Dataset entries =
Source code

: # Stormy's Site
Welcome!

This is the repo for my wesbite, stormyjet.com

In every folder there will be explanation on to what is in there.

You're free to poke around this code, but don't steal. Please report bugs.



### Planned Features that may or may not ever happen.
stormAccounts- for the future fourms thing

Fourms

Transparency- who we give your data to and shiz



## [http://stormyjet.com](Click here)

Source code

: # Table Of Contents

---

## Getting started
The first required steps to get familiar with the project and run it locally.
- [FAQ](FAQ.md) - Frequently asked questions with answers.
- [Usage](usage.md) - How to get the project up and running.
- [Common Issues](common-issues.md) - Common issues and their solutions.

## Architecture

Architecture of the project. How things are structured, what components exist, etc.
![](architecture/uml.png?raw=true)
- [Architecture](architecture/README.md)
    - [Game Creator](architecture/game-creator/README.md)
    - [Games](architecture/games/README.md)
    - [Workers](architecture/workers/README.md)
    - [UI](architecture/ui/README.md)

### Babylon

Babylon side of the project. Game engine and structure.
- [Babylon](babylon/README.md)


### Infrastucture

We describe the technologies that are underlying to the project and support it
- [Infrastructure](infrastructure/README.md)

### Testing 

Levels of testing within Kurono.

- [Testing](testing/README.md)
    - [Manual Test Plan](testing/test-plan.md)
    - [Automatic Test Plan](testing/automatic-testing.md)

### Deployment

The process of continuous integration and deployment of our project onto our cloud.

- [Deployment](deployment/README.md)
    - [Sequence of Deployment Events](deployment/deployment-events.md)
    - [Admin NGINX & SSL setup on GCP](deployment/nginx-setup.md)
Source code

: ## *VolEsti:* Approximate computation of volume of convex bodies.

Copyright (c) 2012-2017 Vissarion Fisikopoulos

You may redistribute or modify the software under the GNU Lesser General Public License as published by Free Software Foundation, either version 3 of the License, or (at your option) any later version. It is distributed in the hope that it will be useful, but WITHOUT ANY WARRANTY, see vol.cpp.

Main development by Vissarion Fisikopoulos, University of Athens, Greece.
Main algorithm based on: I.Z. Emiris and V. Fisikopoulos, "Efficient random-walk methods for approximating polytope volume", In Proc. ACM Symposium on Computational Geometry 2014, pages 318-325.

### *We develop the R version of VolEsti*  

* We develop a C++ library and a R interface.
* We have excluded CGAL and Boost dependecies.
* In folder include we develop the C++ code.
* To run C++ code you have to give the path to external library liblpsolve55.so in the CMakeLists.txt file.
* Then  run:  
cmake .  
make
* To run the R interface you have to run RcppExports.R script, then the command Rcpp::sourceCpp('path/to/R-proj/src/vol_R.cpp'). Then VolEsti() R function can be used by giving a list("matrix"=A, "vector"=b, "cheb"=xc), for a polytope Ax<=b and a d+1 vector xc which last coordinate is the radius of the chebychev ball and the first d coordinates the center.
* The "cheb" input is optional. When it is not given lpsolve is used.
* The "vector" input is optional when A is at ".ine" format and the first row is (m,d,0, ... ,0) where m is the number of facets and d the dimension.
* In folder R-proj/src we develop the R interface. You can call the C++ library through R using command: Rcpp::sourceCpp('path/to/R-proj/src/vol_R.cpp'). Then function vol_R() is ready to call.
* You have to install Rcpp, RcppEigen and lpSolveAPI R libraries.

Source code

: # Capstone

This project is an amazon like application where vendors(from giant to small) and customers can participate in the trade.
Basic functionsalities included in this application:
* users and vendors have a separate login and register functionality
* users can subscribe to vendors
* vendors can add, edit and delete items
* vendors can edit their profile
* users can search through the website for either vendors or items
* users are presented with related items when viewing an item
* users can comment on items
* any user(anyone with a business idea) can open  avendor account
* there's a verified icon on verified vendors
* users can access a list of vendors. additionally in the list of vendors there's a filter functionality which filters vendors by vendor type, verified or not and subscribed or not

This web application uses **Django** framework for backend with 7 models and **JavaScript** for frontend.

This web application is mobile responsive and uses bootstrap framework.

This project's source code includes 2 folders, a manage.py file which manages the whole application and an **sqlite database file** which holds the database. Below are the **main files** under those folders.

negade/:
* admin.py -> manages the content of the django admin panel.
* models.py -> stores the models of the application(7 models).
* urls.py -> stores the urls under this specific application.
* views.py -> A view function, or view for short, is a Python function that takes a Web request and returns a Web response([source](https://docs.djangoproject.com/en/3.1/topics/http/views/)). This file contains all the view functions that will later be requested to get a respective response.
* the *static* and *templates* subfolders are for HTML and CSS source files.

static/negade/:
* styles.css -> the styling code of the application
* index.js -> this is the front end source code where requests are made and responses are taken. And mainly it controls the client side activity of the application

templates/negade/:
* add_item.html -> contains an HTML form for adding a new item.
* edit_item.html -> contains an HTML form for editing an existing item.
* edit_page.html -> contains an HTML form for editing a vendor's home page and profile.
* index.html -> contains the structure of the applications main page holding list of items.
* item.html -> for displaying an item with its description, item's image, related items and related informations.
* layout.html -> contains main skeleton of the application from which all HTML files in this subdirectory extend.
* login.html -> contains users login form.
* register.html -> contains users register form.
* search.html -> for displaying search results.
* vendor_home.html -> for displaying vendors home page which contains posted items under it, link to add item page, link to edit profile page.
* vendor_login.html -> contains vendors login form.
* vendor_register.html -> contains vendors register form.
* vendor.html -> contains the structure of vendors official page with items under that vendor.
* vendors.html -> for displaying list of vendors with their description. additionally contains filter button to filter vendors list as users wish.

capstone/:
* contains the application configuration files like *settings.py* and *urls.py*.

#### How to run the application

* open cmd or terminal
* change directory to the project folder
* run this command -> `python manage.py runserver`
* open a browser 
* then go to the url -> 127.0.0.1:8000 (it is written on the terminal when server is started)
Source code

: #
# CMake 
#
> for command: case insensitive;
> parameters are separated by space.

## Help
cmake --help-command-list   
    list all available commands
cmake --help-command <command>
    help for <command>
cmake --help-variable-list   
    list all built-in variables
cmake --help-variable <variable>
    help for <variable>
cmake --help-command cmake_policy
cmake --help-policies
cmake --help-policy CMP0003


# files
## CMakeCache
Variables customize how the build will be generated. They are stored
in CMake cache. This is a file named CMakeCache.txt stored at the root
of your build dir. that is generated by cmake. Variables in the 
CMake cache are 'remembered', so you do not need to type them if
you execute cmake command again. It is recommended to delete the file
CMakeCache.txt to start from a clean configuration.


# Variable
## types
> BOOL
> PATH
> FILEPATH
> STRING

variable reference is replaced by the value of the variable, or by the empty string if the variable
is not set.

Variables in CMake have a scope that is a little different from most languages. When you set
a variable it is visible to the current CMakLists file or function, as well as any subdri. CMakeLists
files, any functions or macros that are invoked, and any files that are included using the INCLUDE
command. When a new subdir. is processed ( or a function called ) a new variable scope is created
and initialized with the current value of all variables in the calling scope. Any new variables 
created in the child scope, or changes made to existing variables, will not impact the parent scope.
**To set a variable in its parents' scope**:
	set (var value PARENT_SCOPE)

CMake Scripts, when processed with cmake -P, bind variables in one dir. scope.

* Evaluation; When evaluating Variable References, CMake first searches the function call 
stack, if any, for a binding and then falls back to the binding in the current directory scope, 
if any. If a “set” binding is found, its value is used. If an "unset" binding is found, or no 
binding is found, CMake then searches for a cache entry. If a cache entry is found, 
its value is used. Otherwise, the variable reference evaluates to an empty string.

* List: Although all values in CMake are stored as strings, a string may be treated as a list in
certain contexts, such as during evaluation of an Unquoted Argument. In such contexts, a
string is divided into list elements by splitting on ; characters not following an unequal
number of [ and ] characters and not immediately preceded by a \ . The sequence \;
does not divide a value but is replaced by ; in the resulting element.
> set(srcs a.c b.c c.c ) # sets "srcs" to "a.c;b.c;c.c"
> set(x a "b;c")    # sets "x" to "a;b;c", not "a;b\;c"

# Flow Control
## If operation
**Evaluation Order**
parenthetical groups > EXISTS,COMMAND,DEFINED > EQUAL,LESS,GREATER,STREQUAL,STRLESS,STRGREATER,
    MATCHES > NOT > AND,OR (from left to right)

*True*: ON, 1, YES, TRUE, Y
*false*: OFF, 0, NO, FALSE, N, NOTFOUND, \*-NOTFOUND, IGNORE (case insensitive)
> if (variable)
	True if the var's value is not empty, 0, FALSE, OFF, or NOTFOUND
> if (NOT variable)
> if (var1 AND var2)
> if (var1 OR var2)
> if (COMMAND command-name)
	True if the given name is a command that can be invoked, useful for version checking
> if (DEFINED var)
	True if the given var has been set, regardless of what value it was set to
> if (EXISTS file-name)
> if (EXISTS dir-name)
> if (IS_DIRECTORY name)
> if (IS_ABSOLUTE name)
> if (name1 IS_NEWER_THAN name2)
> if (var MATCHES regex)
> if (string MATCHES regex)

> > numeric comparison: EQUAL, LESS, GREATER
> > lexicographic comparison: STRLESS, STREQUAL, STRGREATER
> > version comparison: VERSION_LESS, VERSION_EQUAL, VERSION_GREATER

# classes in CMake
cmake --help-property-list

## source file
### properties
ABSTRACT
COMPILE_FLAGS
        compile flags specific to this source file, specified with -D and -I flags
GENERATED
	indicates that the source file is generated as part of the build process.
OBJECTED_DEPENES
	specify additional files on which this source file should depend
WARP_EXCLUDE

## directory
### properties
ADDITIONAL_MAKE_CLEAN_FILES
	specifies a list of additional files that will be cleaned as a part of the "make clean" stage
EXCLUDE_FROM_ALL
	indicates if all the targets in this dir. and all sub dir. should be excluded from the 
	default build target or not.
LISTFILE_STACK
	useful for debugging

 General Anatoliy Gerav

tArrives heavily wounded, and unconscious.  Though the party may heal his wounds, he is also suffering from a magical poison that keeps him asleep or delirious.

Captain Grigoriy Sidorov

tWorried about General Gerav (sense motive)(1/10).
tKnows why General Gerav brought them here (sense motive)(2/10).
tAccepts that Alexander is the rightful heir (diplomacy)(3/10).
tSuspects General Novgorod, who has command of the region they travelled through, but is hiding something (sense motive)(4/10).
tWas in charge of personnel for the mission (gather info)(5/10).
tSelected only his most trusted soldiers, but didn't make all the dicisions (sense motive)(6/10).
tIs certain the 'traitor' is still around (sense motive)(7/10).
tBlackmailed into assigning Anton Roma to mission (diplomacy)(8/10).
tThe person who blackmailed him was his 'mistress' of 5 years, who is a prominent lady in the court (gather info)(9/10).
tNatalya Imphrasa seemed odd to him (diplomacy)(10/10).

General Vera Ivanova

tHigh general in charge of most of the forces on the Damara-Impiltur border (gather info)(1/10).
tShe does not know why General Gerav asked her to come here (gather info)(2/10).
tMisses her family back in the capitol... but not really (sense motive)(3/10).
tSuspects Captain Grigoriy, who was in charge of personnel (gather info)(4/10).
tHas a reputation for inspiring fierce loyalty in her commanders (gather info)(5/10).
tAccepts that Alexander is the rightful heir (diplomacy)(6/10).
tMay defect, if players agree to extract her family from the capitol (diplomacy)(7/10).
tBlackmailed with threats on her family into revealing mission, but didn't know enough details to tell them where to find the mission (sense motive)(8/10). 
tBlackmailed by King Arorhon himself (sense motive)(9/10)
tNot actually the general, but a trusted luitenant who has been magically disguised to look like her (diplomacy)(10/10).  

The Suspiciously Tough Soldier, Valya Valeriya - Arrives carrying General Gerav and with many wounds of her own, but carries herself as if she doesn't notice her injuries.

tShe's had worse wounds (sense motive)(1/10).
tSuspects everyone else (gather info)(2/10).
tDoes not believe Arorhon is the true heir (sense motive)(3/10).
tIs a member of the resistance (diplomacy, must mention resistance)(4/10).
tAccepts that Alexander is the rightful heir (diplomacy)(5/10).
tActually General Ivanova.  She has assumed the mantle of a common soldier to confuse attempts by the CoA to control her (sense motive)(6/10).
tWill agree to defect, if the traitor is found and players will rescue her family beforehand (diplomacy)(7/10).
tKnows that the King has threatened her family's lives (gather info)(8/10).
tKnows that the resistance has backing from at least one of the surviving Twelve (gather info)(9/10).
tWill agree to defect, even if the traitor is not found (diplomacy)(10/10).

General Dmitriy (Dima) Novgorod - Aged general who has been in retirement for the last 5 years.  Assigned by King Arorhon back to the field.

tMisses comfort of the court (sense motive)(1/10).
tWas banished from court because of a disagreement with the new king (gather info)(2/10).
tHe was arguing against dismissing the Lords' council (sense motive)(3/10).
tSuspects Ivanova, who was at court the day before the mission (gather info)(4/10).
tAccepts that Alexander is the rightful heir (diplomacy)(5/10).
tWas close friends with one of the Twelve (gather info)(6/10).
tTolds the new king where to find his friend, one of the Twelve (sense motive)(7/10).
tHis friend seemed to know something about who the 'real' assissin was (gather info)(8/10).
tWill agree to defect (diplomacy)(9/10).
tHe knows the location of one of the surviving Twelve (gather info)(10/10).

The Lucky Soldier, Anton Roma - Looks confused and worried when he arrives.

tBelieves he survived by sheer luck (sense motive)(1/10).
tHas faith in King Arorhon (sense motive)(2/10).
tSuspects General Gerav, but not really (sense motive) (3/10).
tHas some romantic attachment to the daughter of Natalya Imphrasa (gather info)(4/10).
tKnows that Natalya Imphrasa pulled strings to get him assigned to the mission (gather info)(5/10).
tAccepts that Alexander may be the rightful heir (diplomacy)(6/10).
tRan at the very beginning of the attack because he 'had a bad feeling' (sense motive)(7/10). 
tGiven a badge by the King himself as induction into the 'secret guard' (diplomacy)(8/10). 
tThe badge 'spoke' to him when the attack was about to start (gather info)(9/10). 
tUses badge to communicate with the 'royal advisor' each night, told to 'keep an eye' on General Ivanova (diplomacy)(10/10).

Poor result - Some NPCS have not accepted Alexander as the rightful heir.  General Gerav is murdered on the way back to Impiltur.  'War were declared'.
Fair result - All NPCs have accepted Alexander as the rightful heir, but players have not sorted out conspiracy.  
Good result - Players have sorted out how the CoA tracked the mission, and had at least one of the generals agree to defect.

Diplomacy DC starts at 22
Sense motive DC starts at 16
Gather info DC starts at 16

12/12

WHAT THE TASK ASKS = Rewrite the lines starting at the one containing "of convex bodies." and ending at the one containing "Copyright (c) 2012-2017", swapping "convex bodies" for "convex polytopes" and leaving everything else unchanged.

OUTPUT BELOW =
: ## *VolEsti:* Approximate computation of volume of convex polytopes.

Copyright (c) 2012-2017 Vissarion Fisikopoulos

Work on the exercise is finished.